• _EXERCISE DETAILS_
Please report every line in the items below that contains the word "genus".

Data entries
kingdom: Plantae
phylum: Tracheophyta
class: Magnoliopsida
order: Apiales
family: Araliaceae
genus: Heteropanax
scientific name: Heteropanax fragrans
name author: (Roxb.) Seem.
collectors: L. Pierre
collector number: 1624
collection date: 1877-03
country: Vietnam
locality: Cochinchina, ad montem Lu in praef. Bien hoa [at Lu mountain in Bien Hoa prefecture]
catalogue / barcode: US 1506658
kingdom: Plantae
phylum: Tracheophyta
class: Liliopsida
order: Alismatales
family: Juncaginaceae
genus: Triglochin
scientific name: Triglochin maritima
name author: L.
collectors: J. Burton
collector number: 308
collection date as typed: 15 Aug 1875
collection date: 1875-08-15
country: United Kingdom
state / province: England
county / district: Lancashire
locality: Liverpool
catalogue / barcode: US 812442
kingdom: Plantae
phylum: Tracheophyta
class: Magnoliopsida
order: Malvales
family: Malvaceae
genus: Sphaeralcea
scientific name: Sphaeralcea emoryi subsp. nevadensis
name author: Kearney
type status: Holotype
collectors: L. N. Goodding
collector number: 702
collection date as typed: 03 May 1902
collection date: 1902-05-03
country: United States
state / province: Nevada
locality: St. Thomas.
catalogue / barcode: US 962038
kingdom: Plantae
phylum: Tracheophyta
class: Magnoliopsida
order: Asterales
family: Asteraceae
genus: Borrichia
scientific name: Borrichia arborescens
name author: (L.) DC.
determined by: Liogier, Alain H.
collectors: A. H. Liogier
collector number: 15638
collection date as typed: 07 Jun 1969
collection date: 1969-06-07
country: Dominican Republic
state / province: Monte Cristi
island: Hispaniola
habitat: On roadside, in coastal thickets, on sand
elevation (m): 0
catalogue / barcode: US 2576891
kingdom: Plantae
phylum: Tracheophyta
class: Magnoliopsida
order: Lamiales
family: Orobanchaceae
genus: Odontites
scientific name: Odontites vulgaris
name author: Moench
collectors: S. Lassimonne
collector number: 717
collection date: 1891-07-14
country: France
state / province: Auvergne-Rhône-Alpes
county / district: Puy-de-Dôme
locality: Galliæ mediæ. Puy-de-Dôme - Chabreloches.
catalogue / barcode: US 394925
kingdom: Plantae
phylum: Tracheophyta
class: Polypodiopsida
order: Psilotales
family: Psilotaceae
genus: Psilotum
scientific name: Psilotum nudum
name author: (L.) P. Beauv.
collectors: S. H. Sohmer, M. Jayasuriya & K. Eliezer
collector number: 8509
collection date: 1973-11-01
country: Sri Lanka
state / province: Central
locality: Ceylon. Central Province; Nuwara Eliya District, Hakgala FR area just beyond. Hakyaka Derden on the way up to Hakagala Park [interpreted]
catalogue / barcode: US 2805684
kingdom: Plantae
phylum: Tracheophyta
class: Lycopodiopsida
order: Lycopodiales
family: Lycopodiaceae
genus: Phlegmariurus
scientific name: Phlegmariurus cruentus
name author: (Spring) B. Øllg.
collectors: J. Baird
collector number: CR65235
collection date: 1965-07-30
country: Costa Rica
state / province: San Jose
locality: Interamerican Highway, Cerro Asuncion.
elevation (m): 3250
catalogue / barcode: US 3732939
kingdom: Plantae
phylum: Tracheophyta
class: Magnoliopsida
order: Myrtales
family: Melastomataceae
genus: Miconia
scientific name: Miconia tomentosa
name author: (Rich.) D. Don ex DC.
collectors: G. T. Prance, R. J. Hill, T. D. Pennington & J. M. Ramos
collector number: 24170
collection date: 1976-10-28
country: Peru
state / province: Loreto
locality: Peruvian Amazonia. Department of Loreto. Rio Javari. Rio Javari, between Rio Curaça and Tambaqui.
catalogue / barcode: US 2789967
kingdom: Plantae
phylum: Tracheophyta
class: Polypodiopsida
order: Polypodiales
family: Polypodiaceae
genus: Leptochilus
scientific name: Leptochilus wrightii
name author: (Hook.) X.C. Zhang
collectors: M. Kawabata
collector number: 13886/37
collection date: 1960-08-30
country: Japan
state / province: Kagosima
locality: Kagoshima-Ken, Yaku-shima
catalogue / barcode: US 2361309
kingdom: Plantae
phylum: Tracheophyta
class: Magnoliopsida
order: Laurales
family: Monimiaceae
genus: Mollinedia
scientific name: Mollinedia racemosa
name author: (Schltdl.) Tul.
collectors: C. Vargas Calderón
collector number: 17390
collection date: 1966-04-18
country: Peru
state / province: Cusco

• _EXERCISE RESULT_
genus: Heteropanax
genus: Triglochin
genus: Sphaeralcea
genus: Borrichia
genus: Odontites
genus: Psilotum
genus: Phlegmariurus
genus: Miconia
genus: Leptochilus
genus: Mollinedia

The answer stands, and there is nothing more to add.